Task goal = Transcribe only the lines of the listing below from the one holding "## Рекомендации по оптимизации" through the one holding "### System Requirements", inclusive, without any change.
--- START ---
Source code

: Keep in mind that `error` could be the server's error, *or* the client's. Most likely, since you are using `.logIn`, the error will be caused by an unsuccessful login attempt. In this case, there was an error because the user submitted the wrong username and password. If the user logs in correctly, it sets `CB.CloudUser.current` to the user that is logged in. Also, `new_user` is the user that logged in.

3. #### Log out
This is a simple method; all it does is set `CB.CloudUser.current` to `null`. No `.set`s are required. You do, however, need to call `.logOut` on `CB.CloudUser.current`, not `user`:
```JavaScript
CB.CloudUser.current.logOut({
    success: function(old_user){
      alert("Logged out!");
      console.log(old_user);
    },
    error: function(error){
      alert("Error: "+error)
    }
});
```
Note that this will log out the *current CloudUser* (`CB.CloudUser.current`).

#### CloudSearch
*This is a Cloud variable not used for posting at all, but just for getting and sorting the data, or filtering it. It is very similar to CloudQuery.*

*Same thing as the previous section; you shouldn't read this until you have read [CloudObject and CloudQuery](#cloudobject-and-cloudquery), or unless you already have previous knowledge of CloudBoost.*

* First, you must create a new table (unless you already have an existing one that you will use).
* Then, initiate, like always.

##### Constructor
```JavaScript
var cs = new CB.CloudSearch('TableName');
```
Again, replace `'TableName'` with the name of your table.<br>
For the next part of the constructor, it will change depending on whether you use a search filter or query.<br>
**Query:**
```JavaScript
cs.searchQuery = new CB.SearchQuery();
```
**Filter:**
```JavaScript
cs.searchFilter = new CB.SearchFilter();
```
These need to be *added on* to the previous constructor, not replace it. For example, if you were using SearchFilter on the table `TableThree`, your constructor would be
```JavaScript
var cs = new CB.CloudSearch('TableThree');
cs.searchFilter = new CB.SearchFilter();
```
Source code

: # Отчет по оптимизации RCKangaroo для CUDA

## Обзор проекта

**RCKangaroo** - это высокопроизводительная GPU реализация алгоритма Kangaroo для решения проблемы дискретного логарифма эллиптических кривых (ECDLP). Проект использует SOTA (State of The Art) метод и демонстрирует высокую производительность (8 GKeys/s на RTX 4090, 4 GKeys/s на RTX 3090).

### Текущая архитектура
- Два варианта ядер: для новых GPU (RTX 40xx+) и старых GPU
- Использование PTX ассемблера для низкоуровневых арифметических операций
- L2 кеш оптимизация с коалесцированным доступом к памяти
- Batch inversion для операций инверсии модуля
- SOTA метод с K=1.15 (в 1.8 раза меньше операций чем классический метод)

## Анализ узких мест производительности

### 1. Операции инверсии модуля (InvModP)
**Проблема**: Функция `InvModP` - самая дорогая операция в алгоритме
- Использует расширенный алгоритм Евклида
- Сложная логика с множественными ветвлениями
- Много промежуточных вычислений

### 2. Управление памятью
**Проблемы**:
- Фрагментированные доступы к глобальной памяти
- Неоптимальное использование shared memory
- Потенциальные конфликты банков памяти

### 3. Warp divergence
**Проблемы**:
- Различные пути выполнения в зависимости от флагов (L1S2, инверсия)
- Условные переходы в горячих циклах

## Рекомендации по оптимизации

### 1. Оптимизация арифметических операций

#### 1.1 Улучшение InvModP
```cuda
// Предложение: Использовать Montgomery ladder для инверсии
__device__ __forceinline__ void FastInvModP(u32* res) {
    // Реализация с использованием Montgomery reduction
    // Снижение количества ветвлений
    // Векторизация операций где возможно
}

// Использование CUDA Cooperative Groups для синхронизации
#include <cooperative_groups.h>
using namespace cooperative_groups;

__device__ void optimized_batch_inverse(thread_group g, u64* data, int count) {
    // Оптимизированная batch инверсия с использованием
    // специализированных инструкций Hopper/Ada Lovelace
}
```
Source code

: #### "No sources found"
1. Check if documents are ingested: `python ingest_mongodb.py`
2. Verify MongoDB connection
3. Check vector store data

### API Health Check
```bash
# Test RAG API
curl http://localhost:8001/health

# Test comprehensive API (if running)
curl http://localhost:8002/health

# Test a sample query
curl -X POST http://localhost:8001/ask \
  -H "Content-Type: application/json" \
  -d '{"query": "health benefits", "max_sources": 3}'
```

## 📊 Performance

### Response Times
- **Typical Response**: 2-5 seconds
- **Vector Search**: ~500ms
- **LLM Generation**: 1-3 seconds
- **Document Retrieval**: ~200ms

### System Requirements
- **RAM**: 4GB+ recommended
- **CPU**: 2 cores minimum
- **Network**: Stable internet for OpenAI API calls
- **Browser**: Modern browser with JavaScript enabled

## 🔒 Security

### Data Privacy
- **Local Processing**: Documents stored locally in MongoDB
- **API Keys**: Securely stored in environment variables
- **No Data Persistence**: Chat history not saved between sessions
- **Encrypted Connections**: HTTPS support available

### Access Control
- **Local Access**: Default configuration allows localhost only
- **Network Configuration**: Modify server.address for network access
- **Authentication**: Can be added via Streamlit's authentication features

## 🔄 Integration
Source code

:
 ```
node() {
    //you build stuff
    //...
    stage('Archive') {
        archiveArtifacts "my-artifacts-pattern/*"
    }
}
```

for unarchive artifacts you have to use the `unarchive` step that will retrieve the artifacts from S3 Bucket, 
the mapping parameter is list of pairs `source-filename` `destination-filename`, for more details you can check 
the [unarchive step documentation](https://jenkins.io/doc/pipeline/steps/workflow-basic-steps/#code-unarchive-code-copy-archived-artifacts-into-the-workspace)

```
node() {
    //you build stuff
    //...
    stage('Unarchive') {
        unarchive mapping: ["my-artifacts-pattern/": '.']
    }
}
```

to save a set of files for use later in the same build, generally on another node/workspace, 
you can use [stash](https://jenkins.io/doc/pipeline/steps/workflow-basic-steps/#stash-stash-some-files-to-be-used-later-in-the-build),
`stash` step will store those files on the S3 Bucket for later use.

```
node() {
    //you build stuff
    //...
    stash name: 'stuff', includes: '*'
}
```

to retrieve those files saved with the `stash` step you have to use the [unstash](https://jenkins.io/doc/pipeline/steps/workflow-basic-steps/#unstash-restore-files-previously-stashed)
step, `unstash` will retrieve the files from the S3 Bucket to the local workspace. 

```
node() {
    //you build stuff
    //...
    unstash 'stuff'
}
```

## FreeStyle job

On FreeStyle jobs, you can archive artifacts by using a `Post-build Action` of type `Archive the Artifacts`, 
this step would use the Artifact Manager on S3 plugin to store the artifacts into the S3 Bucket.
--- END ---
Task result =
## Рекомендации по оптимизации

### 1. Оптимизация арифметических операций

#### 1.1 Улучшение InvModP
```cuda
// Предложение: Использовать Montgomery ladder для инверсии
__device__ __forceinline__ void FastInvModP(u32* res) {
    // Реализация с использованием Montgomery reduction
    // Снижение количества ветвлений
    // Векторизация операций где возможно
}

// Использование CUDA Cooperative Groups для синхронизации
#include <cooperative_groups.h>
using namespace cooperative_groups;

__device__ void optimized_batch_inverse(thread_group g, u64* data, int count) {
    // Оптимизированная batch инверсия с использованием
    // специализированных инструкций Hopper/Ada Lovelace
}
```
Source code

: #### "No sources found"
1. Check if documents are ingested: `python ingest_mongodb.py`
2. Verify MongoDB connection
3. Check vector store data

### API Health Check
```bash
# Test RAG API
curl http://localhost:8001/health

# Test comprehensive API (if running)
curl http://localhost:8002/health

# Test a sample query
curl -X POST http://localhost:8001/ask \
  -H "Content-Type: application/json" \
  -d '{"query": "health benefits", "max_sources": 3}'
```

## 📊 Performance

### Response Times
- **Typical Response**: 2-5 seconds
- **Vector Search**: ~500ms
- **LLM Generation**: 1-3 seconds
- **Document Retrieval**: ~200ms

### System Requirements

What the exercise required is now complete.